Parmi les points les plus importants, on retiendra l’idée d’instaurer des structures de décision partagées entre les massifs et surtout le principe d’une solidarité financière reposant sur la création d’un fonds national de péréquation entre stations. Ambitieux et certainement pas gagné ! On ne connaît pas la position sur ce point du député Xavier Roseren – qui n’a pas répondu à notre demande d’interview – mais il est sûr que ce point risque de se heurter à une certaine réticence de la part des domaines skiables les mieux lotis.
« Beaucoup d’élus ont encore du mal à imaginer la fin d’un modèle qui a fait vivre leur vallée pendant des décennies », reconnaît le député des Hautes-Pyrénées. « Mais les jeunes ont bien souvent compris que la neige n’était pas éternelle. Cette confrontation de générations montre qu’un basculement est en cours. » D’autant, poursuit-il, que « l’histoire du ski, c’est une parenthèse. Avant lui, la montagne vivait du thermalisme, du pastoralisme, de l’artisanat. La montagne aujourd’hui, c’est aussi la culture, la gastronomie. Tout cela forme un tissu qu’il faut consolider. Revenir à une économie plus diverse, c’est retrouver un équilibre. » Et d’ajouter : « Le changement climatique est une contrainte, mais aussi une opportunité pour repenser notre rapport à la montagne. La fin du tout-ski n’est pas une catastrophe, c’est une chance. La montagne doit redevenir un espace de vie. L’accès à la montagne pour tous doit redevenir une priorité nationale », insiste cet ancien éducateur qui revendique une approche sociale : « J’ai accompagné des enfants et des adolescents issus de milieux modestes à la découverte de la montagne. Je les ai vus se transformer. Je plaide pour le retour des classes de neige, des colonies et des séjours nature, et pour la réhabilitation des centres d’accueil aujourd’hui abandonnés. »
« Oui, j’entends dire que ce rapport sera un rapport de plus, oublié dans un tiroir à Paris. Mais je crois au contraire que cette mission relie la vision nationale à la réalité des territoires. Je suis certain qu’on ne fait pas ça en vain, quoi qu’il en soit », affirme Denis Fégné. Pêche-t-il par excès d’optimisme ? « Si je n’étais pas optimiste, je ne serais pas député. Je garde foi dans l’action. Nous devons faire de la montagne un territoire d’avenir, pas un souvenir. »
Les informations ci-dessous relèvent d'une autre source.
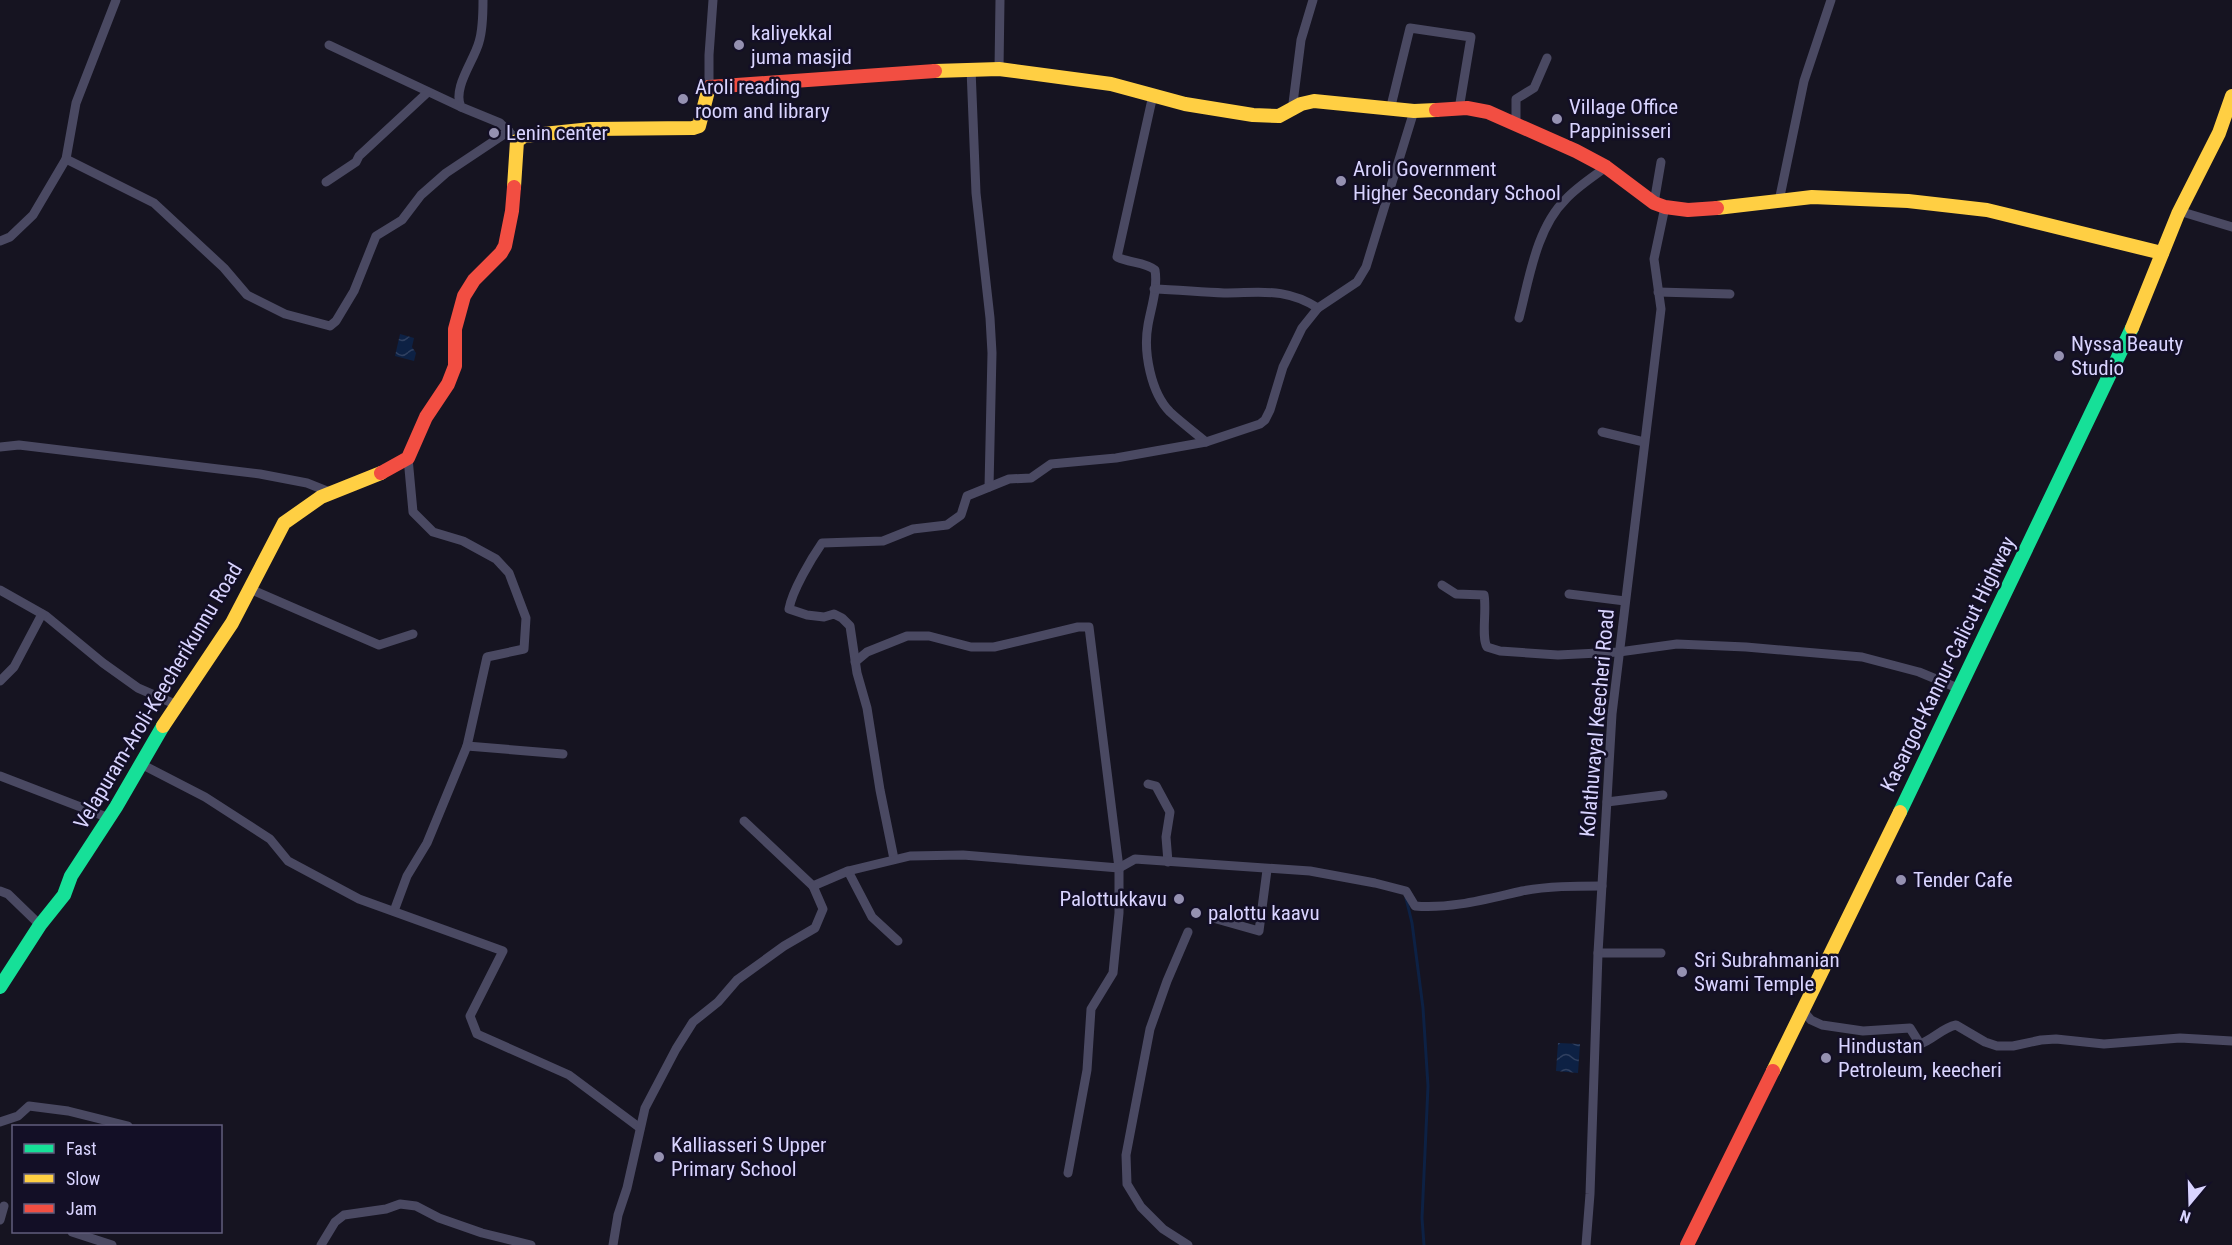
<svg xmlns="http://www.w3.org/2000/svg" width="2232" height="1245" font-family="'Roboto Condensed',sans-serif">
<style>
.water{fill:url(#water-waves)}
.lines{fill:none;stroke-linecap:round;stroke-linejoin:round}
.stream{stroke:#0d2144;stroke-width:3}
.street{stroke:#4a4962;stroke-width:9}
.fast{stroke:#16e098;stroke-width:14}
.slow{stroke:#ffcf43;stroke-width:14}
.jam{stroke:#f24e42;stroke-width:14}
.poi-dot{fill:#9591b1;stroke:#130f26;stroke-width:2}
.labels{text-anchor:middle;stroke-width:5;stroke-linejoin:round;paint-order:stroke}
.poi-label{font-size:21px;fill:#d9d4ff;stroke:#130f26;text-anchor:start}
.street-label{font-size:21px;fill:#d9d4ff;stroke:#130f26}
</style>
<defs>
<pattern id="water-waves" width="16" height="10" patternUnits="userSpaceOnUse" patternTransform="scale(1.5)"><rect width="16" height="10" fill="#0d2144"/><path d="M0 5q4-4 8 0t8 0" fill="none" stroke="#304060"/></pattern>
</defs>
<rect width="100%" height="100%" fill="#161421"/>
<g class="water">
<polygon points="400,334 414,338 412,347 416,353 414,361 395,356"/>
<polygon points="1558,1043 1580,1044 1578,1073 1556,1071"/>
</g>
<g class="lines">
<polyline class="stream" points="1406,898 1412,923 1423,1008 1428,1086 1422,1218 1424,1245"/>
<g class="street">
<path d="M 483,0 C 483,13 483,29 479,42 C 474,61 452,88 461,107 L 500,123 L 512,135"/>
<polyline points="329,45 461,107"/>
<polyline points="971,69 976,193 990,318 992,353 989,487"/>
<polyline points="999,69 1000,0"/>
<polyline points="709,87 709,55 713,0"/>
<path d="M 1153,95 L 1117,257 C 1129,263 1145,262 1155,270 C 1158,288 1151,308 1148,325 C 1143,352 1151,393 1170,412 C 1182,423 1194,432 1206,442"/>
<polyline points="1390,110 1410,28 1471,37 1459,109"/>
<polyline points="1292,111 1301,40 1313,0"/>
<polyline points="1516,124 1516,99 1534,88 1547,58"/>
<polyline points="66,159 154,203 224,268 247,295 285,314 330,326 336,321 354,291 376,236 402,220 421,195 446,173 509,131"/>
<polyline points="326,182 356,162 359,156 428,92"/>
<polyline points="1779,201 1804,81 1831,0"/>
<polyline points="1654,203 1661,162"/>
<polyline points="2179,211 2232,227"/>
<polyline points="0,241 10,237 33,215 66,159 76,103 116,0"/>
<path d="M 1154,289 C 1178,290 1201,292 1224,293 C 1261,293 1285,287 1318,308"/>
<polyline points="1658,292 1730,294"/>
<path d="M 1519,318 C 1529,280 1536,228 1566,199 C 1577,187 1593,177 1606,167"/>
<polyline points="1602,432 1644,442"/>
<polyline points="0,447 19,445 260,474 307,483 332,493"/>
<polyline points="408,458 413,512 433,532 463,541 496,559 509,573 526,618 524,649 487,657 467,746 563,754"/>
<path d="M 1442,585 L 1456,594 L 1484,595 C 1487,610 1481,637 1487,647 L 1500,651 L 1558,655 L 1619,652 L 1677,644 L 1746,647 L 1862,657 L 1919,672 L 1960,689"/>
<polyline points="250,589 379,645 413,634"/>
<polyline points="0,590 46,616 103,663 138,688 177,705"/>
<polyline points="1569,594 1625,601"/>
<polyline points="855,662 867,652 907,636 929,636 971,647 994,647 1078,627 1089,627 1119,868 1119,913 1113,973 1091,1009 1087,1070 1068,1173"/>
<polyline points="0,681 14,667 42,614"/>
<polyline points="141,764 205,797 270,839 288,861 359,899 503,951 470,1016 477,1034 569,1075 640,1128"/>
<polyline points="0,776 109,818"/>
<polyline points="1148,784 1156,786 1170,812 1166,837 1168,862"/>
<polyline points="1607,802 1663,795"/>
<polyline points="744,821 813,886"/>
<path d="M 894,859 L 880,790 L 867,708 L 857,673 L 850,626 L 842,618 L 834,614 L 824,617 L 807,615 L 789,609 C 792,591 811,559 822,543 L 883,541 L 913,529 L 947,525 L 961,515 L 967,496 L 1009,479 L 1031,478 L 1051,464 L 1116,458 L 1206,442 L 1260,424 L 1265,420 L 1270,410 L 1283,367 L 1302,328 L 1318,308 L 1357,282 L 1366,267 L 1414,111"/>
<polyline points="848,871 872,917 898,941"/>
<polyline points="0,891 8,894 40,925"/>
<polyline points="394,911 407,876 427,843 467,746"/>
<polyline points="1213,918 1259,931 1267,870"/>
<polyline points="1188,932 1167,981 1150,1029 1126,1155 1127,1184 1141,1207 1163,1229 1188,1245"/>
<polyline points="1598,953 1661,953"/>
<path d="M 1803,1011 L 1811,1020 L 1822,1025 L 1863,1031 L 1910,1028 L 1920,1044 C 1934,1039 1942,1028 1956,1025 L 1985,1042 L 1997,1046 L 2013,1046 L 2041,1040 L 2056,1039 L 2104,1044 L 2180,1038 L 2232,1041"/>
<polyline points="0,1122 18,1116 29,1106 68,1111 128,1126"/>
<polyline points="0,1220 4,1206"/>
<polyline points="72,1232 112,1245"/>
<polyline points="321,1245 335,1222 344,1215 386,1209 400,1204 416,1206 439,1218 482,1233 531,1245"/>
<path d="M 613,1245 L 618,1215 L 627,1188 L 645,1108 L 676,1049 L 693,1022 L 718,1002 L 737,980 L 784,946 L 815,928 L 823,909 L 813,886 L 848,871 L 910,856 L 963,855 L 1119,868 L 1135,859 L 1310,871 L 1375,883 L 1406,891 L 1415,906 C 1451,909 1486,899 1522,891 C 1548,886 1575,886 1602,886"/>
<polyline points="1586,1245 1590,1194 1598,953 1612,714 1661,309 1654,259 1665,207"/>
</g>
<g class="fast">
<polyline points="1900,812 2132,328"/>
<polyline points="0,987 40,925 64,895 71,876 116,807 163,726"/>
</g>
<g class="slow">
<polyline points="935,71 999,69 1111,84 1185,104 1253,115 1279,116 1301,104 1314,101 1414,111 1436,110"/>
<polyline points="514,187 517,141 524,136 591,129 693,128 699,126 709,87"/>
<polyline points="1717,208 1812,197 1908,201 1987,210 2162,253"/>
<polyline points="2132,328 2178,214 2219,133 2232,96"/>
<polyline points="163,726 232,623 284,523 321,497 381,473"/>
<polyline points="1773,1071 1900,812"/>
</g>
<g class="jam">
<polyline points="709,87 935,71"/>
<polyline points="1436,110 1467,108 1488,112 1576,151 1606,167 1654,203 1665,207 1688,210 1717,208"/>
<polyline points="381,473 408,458 426,417 448,384 455,366 455,329 464,296 474,280 501,253 505,246 512,211 514,187"/>
<polyline points="1687,1245 1773,1071"/>
</g>
</g>
<g class="poi-dot">
<circle cx="739" cy="45" r="6"/>
<circle cx="683" cy="99" r="6"/>
<circle cx="1557" cy="119" r="6"/>
<circle cx="494" cy="133" r="6"/>
<circle cx="1341" cy="181" r="6"/>
<circle cx="2059" cy="356" r="6"/>
<circle cx="1901" cy="880" r="6"/>
<circle cx="1179" cy="899" r="6"/>
<circle cx="1196" cy="913" r="6"/>
<circle cx="1682" cy="972" r="6"/>
<circle cx="1826" cy="1058" r="6"/>
<circle cx="659" cy="1157" r="6"/>
</g>
<g class="labels">
<g class="poi-label">
<text x="751" y="40">kaliyekkal<tspan x="751" dy="24">juma masjid</tspan></text>
<text x="695" y="94">Aroli reading<tspan x="695" dy="24">room and library</tspan></text>
<text x="1569" y="114">Village Office<tspan x="1569" dy="24">Pappinisseri</tspan></text>
<text x="506" y="140">Lenin center</text>
<text x="1353" y="176">Aroli Government<tspan x="1353" dy="24">Higher Secondary School</tspan></text>
<text x="2071" y="351">Nyssa Beauty<tspan x="2071" dy="24">Studio</tspan></text>
<text x="1913" y="887">Tender Cafe</text>
<text x="1167" y="906" text-anchor="end">Palottukkavu</text>
<text x="1208" y="920">palottu kaavu</text>
<text x="1694" y="967">Sri Subrahmanian<tspan x="1694" dy="24">Swami Temple</tspan></text>
<text x="1838" y="1053">Hindustan<tspan x="1838" dy="24">Petroleum, keecheri</tspan></text>
<text x="671" y="1152">Kalliasseri S Upper<tspan x="671" dy="24">Primary School</tspan></text>
</g>
<g class="street-label">
<text transform="translate(1948 664) rotate(-64)" y="7">Kasargod-Kannur-Calicut Highway</text>
<text transform="translate(158 696) rotate(-59)" y="7">Velapuram-Aroli-Keecherikunnu Road</text>
<text transform="translate(1597 723) rotate(-85)" y="7">Kolathuvayal Keecheri Road</text>
</g>
</g>
<rect x="12" y="1125" width="210" height="108" fill="#130f26" stroke="#625e7d" stroke-width="1.5"/>
<rect x="24" y="1144" width="30" height="9" fill="#16e098" stroke="#625e7d" stroke-width="1.5"/>
<text x="66" y="1155" font-size="18" fill="#d9d4ff">Fast</text>
<rect x="24" y="1174" width="30" height="9" fill="#ffcf43" stroke="#625e7d" stroke-width="1.5"/>
<text x="66" y="1185" font-size="18" fill="#d9d4ff">Slow</text>
<rect x="24" y="1204" width="30" height="9" fill="#f24e42" stroke="#625e7d" stroke-width="1.5"/>
<text x="66" y="1215" font-size="18" fill="#d9d4ff">Jam</text>
<g transform="translate(2190 1203) rotate(199)" stroke="#130f26" stroke-width="4.5" paint-order="stroke">
<path d="M0-4.5L10 22L0 15L-10 22Z" fill="#d9d4ff"/>
<text y="-9" font-size="16" font-weight="bold" text-anchor="middle" fill="#d9d4ff">N</text>
</g>
</svg>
Participez vous aussi à la consultation citoyenne sur la transition des modèles des stations de montagne
Afin d’associer les citoyens à leurs réflexions, les rapporteurs de la mission d’information sur la transition des modèles des stations de montagne, Denis Fégné et Xavier Roseren, ont lancé une consultation nationale. Elle vise à mieux connaître les publics qui fréquentent aujourd’hui les stations de montagne et les freins éventuels à cette fréquentation, à éclairer les parlementaires sur la relation que les citoyens entretiennent avec la montagne et sur la façon dont ils envisagent son avenir face au changement climatique, et à identifier les actions prioritaires pour concilier tourisme durable et vie à l’année dans les territoires de montagne : gouvernance, partage des ressources, conciliation des usages, développement économique à moyen et long terme.
Les résultats seront intégrés au rapport final attendu fin novembre. Déjà 1 000 contributions à ce jour.